One group, two trusts, seven hospitals

icon of people in a puzzle shape representing collaboration

icon of people in a puzzle shape representing collaboration

The NHS response to Covid-19 showed we could successfully manage an unprecedented health emergency by working together across institutions. As operational and financial pressures intensify, the NHS is applying that learning to business as usual.  

In north east London the engine of this post-pandemic co-operative spirit is the closer collaboration between the Barts Health group and Barking, Havering and Redbridge University Hospitals NHS Trust (BHRUT). We are working within a wider acute provider collaborative in north east London with Homerton Healthcare.

Our informal partnership has already secured some tangible benefits for patients. We have reduced waiting times for tests, prevented unnecessary hospital admissions, and improved transport to and from hospital for those who need it.  

In recent weeks our collaboration secured £44m funding for BHRUT to procure an electronic patient record for the first time. When this goes live it will use the same system Barts Health and Homerton have and enable patients' health records to be viewed by NHS clinicians anywhere in north east London.  

The leaders of the two trusts believe we can achieve even more for patients if we embed collaboration more broadly and deeply in the way we both work.

We want to create the conditions in which our clinicians collaborate more easily, and our hospitals routinely work together, for the benefit of our patients and their communities.     

Our aim is that, wherever they live, our patients have fair access to the best possible care, through strong local hospitals with links to specialist facilities, supported by a cost-effective infrastructure offering better opportunities for our staff.
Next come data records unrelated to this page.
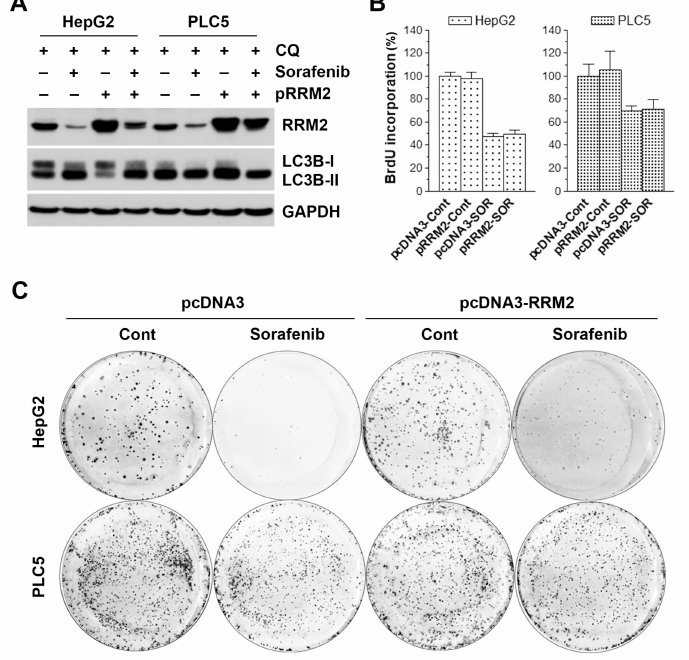
Figure 5. E ff ect of ribonucleotide reductase regulatory subunit M2 (RRM2) overexpression on sorafenib-induced cell death in hepatocellular carcinoma (HCC) cells. HepG2 and PLC5 cells were transfected with RRM2-encoding (pRRM2 or pcDNA3-RRM2) or control plasmid (pcDNA3). After 24 h, cells were treated with 5 µ M sorafenib (SOR) for 48 h for Western blot analysis ( A ), BrdU cell proliferation assay ( B ), and colony formation assay ( C ). In ( A ), 30 µ M chloroquine (CQ) was added to cell culture 6 h before cell harvest. In ( C ), cells were washed twice with PBS after sorafenib treatment. Cells were further cultured for an additional 10 to 14 days for colony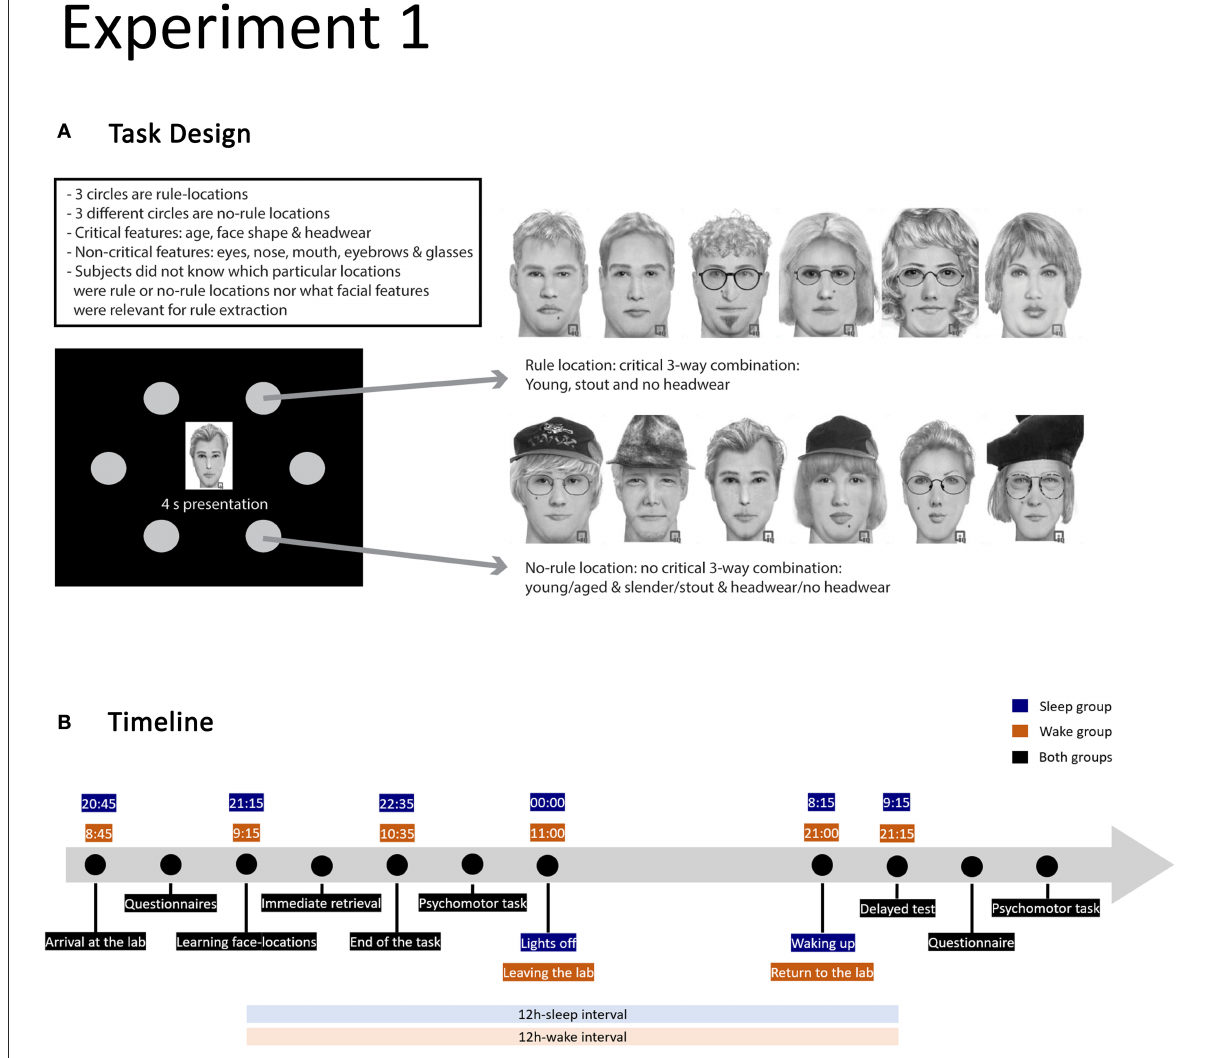
FIGURE1 Design of experiment 1. (A) Illustration of the task design with examples of faces for one rule and one no-rule location (adopted from Sweegers et al., 2014). The task features 3 rule and 3 no-rule locations with 12 faces associated with each location. The faces corresponding to a rule-location have a unique combination of three features (age, face shape, and headwear); each rule location features a different unique combination. For faces associated with the no-rule locations, the occurrence of critical features and their combinations is random. (B) Timeline of the experimental procedure in the sleep and wake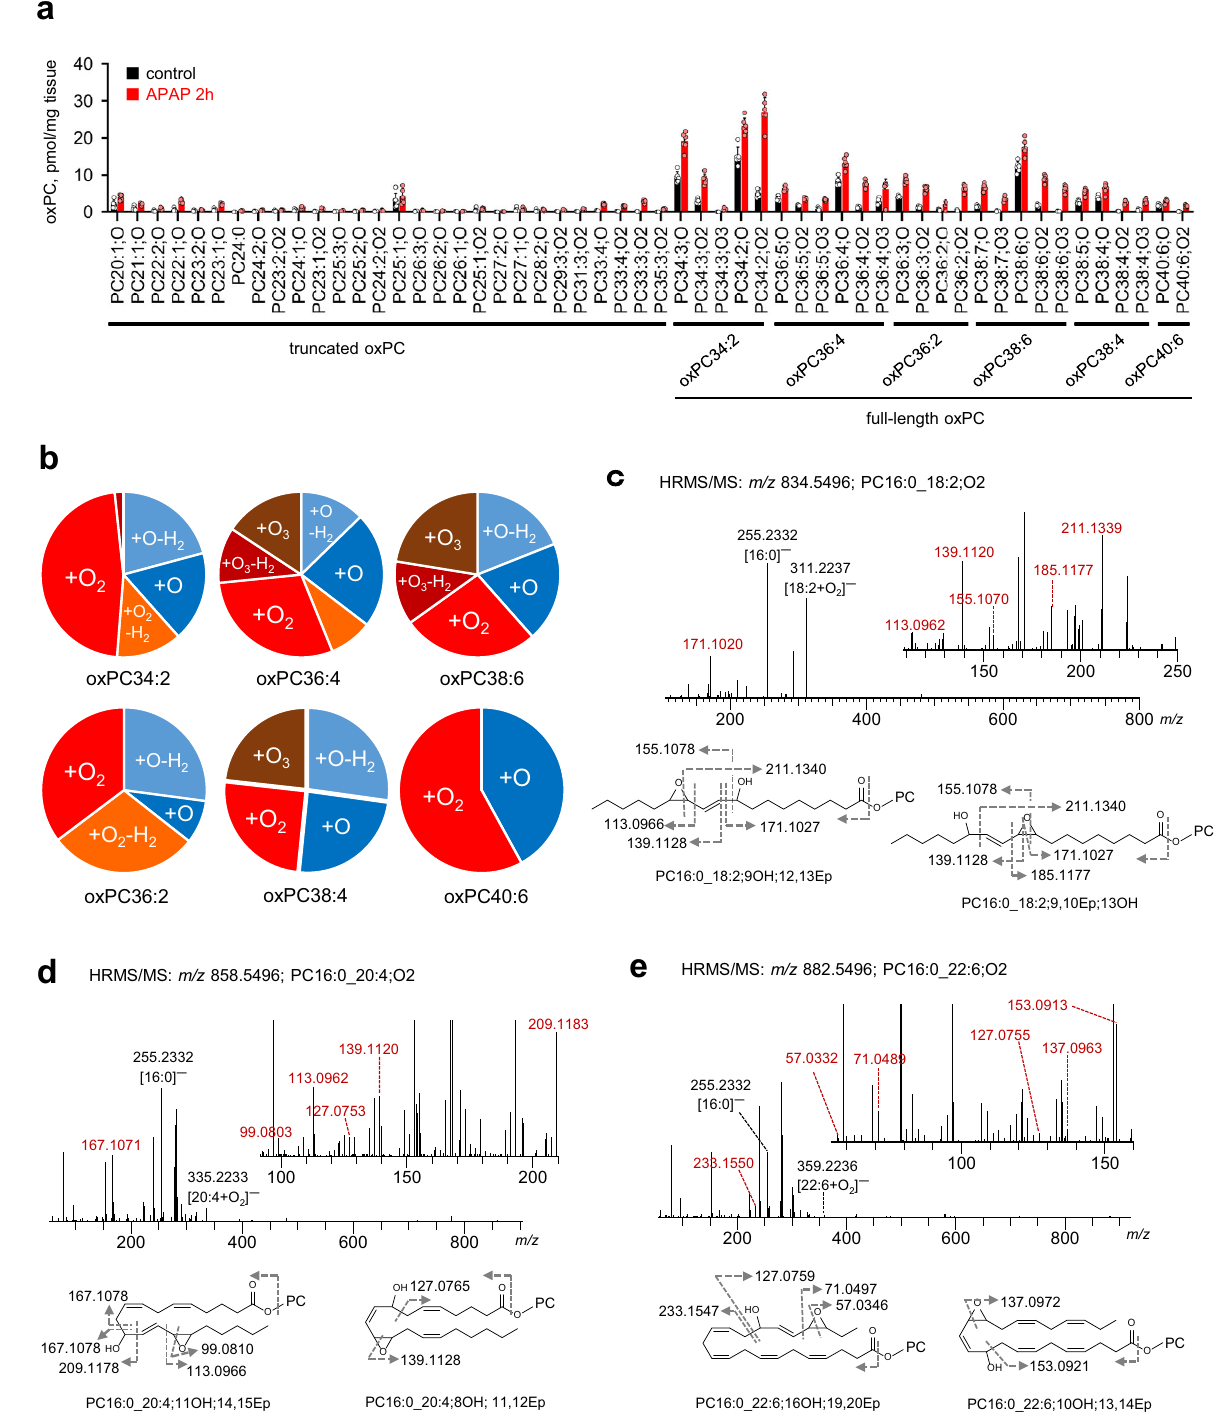
Fig. 4 Epoxide and/or hydroxide motif-containing PC16:0_PUFA;O2 with remarkably increased levels in the early phase of APAP-induced ALF. a Semiquanti fi ed concentrations of individual oxPCs in vehicle- (black) and 2-h APAP-treated (red) groups. The peak areas from extracted ion chromatogram for each oxPCs were determined by full-scan LC/HRMS in positive ion mode. The semiquantitative values were calculated using the ratio of the MS peak area of individual oxPCs to that of PC15:0/18:1- d 7 (internal standard). Data are presented as the mean + standard deviation of experiments repeated six times. b Distribution of individual full-length oxPCs (oxPC34:2, oxPC36:4, oxPC38:6, oxPC36:2, oxPC38:4, and oxPC40:6) in the liver of 2-h APAP-treated mice. The levels of oxPCs in the APAP-treated group exceeded those in the vehicle-treated group. Pale blue = PC PUFA;O-H2, blue = PC PUFA;O, orange = PC PUFA;O2-H2, red = PC PUFA;O2, deep red = PC PUFA;O3-H2, and brown = PC PUFA;O3. c – e LC/HRMS/MS identi fi cation and plausible chemical structures of PC16:0_PUFA;O2 in 2-h APAP-treated samples. HRMS/MS spectra of ions with m/z 834.5496 ( c ), 858.5496 ( d ), and 882.5496 ( e ) corresponding to PC16:0_18:2;O2, PC16:0_20:4;O2, and PC16:0_22:6;O2, respectively. In c – e , experiments were performed fi ve times. Source data are provided as a Source Data fi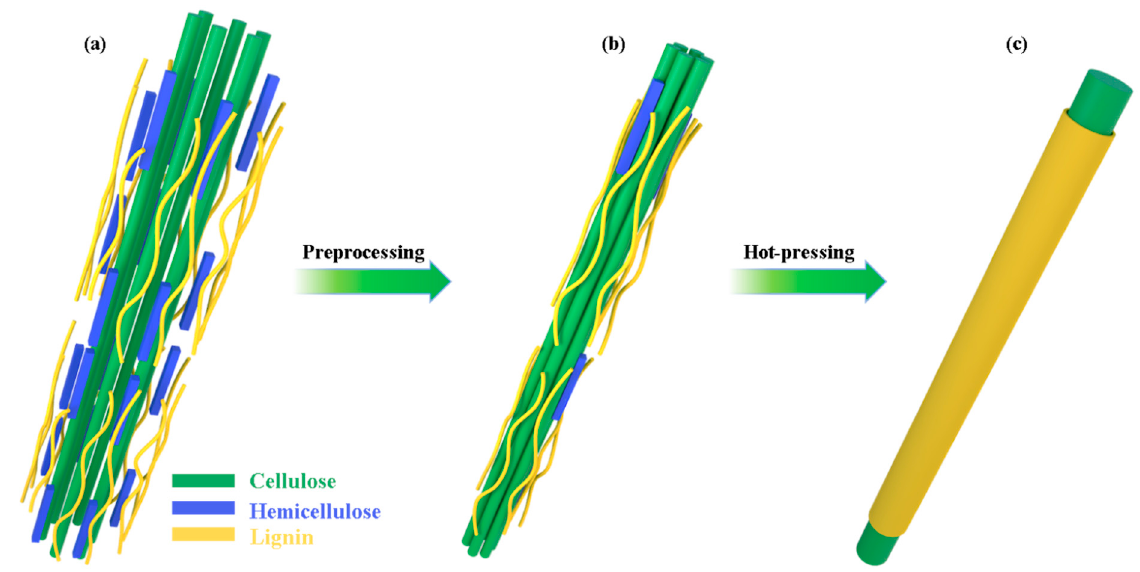
Figure 7. Bonding mechanism of ( a ) Natural bamboo. ( b ) Bamboo powder after preprocessing. ( c )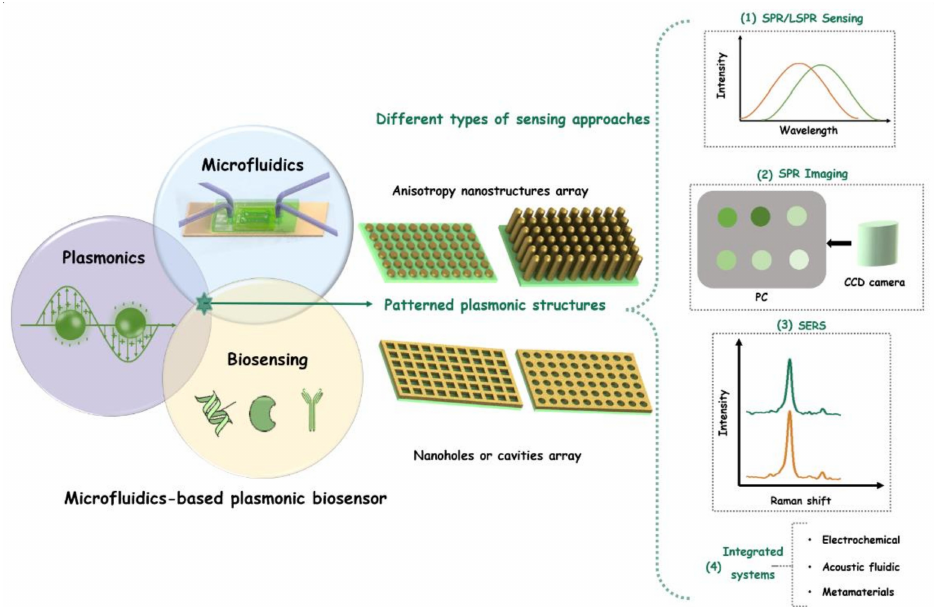
Figure 1. Schematic illustration of microfluidic-integrated plasmonic biosensor system based on patterned plasmonic arrays with different types of sensing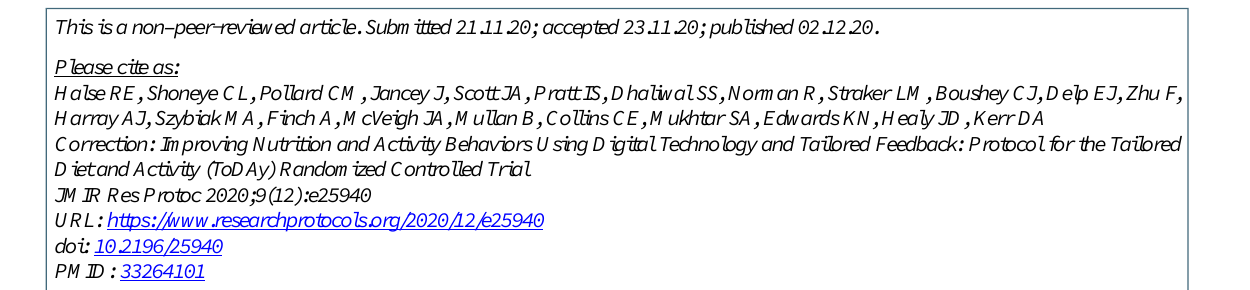
Table 1. Frequency of assessment of variables in the LiveLighter ToDAy study for the tailored feedback, active control, and online control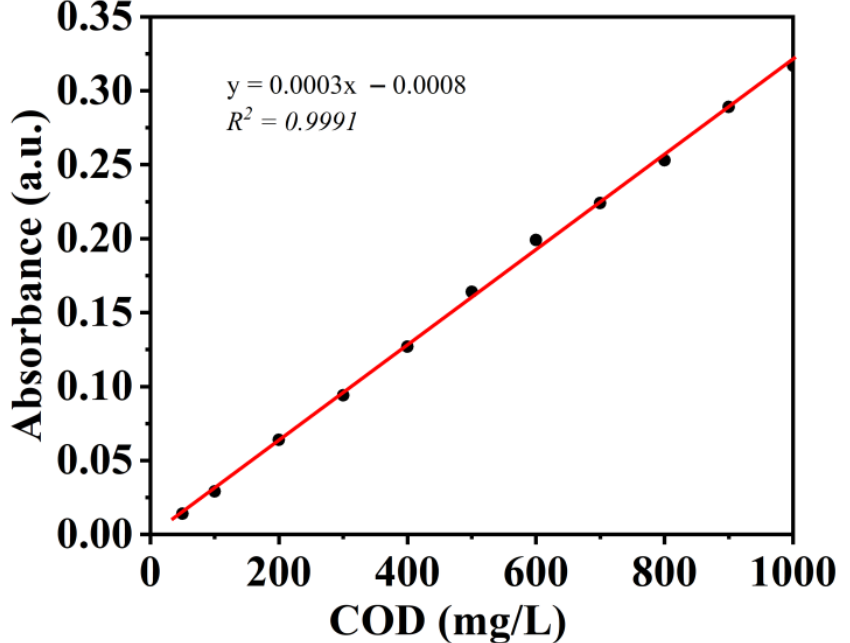
Figure 3. Standard curve for determination of COD index.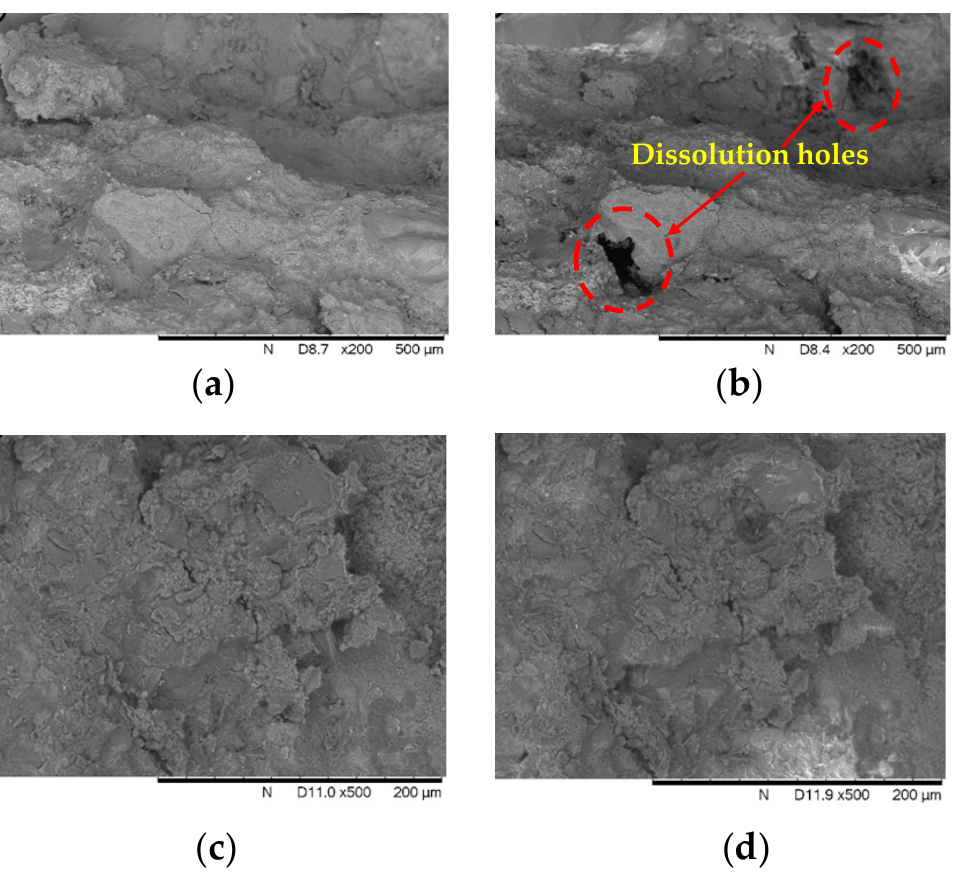
Figure 9. SEM comparison of rock before and after the reaction. ( a ) C7 sample before the reaction. ( b ) C7 sample (Dissolution hole). ( c ) S1 sample before the reaction. ( d ) S1 sample after reaction (No big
Both trusts share comparable values and a collective vision to provide the highest quality care. We have a common interest in improving services for patients and reducing health inequalities among local people. We face similar performance challenges in ever-more constrained economic circumstances.

We believe that we can deliver better results, more effectively and efficiently, by combining our resources where appropriate. This will mean:

  • For our patients, more equal access to the best care, wherever they live
  • For our people, more opportunities to develop meaningful careers
  • For our partners, more action together to reduce health inequalities

Hence the respective boards agreed in May 2023 to formalise our collaboration by working as a group of hospitals.

This is based on the Barts Health model of localising where possible but centralising where necessary. That in turn means devolving operational responsibility to hospitals while using the group’s scale to leverage efficiencies and ensure equity.

The trusts remain separate statutory bodies accountable to NHS England and regulated by the Care Quality Commission. Over the next 18 months we will move towards having a single group executive team under Shane DeGaris operating as part of a single board across the two organisations chaired by the Rt Hon Jacqui Smith.

This builds on the appointments of the chair in common in July 2021, the group chief executive of both trusts in May 2022, and the deputy group chief executive in July 2022.  

The current boards will jointly oversee an open and transparent convergence process to put these governance changes into effect and appoint to the group executive and joint non-executive director posts.

We anticipate appointing joint executive roles covering finance, strategy and planning, and group development and digital, by April 2024. We will also appoint a joint Chief Information Officer as an early priority.    

The hospital CEOs (including Matthew Trainer as deputy group CEO) will be board members. The group will support them by exercising consistent strategic leadership and facilitating effective corporate services in areas like procurement, informatics, and recruitment.

Each hospital will play a key role in local place-based partnerships, with Queen’s and King George managed as a single business unit, like The Royal London and Mile End, while still within BHRUT. Over time we will refer to this model of one group, two trusts, seven hospitals by the shorthand of the Barts NHS Group.